------ INPUT DATA

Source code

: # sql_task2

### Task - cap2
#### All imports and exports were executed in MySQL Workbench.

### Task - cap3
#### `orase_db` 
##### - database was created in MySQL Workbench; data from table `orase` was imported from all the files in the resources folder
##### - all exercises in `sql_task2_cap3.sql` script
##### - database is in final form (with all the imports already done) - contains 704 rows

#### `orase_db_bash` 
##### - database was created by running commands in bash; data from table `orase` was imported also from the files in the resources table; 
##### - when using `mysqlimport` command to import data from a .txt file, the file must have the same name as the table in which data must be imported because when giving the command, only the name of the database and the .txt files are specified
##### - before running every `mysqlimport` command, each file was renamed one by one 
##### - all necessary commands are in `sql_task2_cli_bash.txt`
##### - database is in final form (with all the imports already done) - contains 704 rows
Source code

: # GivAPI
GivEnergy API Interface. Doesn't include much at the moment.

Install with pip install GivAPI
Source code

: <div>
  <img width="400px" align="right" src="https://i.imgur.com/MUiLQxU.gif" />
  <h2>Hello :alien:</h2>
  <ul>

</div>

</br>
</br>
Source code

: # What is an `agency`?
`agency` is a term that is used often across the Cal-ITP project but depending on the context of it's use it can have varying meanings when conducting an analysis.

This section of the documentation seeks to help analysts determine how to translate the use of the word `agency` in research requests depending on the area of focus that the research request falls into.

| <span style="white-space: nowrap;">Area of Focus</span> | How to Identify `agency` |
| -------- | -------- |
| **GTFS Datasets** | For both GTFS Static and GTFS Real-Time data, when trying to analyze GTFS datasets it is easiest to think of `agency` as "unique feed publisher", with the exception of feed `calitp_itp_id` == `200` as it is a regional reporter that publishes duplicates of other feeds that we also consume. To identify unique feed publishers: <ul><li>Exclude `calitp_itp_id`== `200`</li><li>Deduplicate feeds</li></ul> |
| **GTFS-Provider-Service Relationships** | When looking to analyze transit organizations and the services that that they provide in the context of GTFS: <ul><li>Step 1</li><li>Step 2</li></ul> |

------------

#### ACTIVITY
Count how many lines in the items contain the string "analyze", treating uppercase and lowercase as different. Reply with the number alone.

#### OUTPUT OF THE TASK
2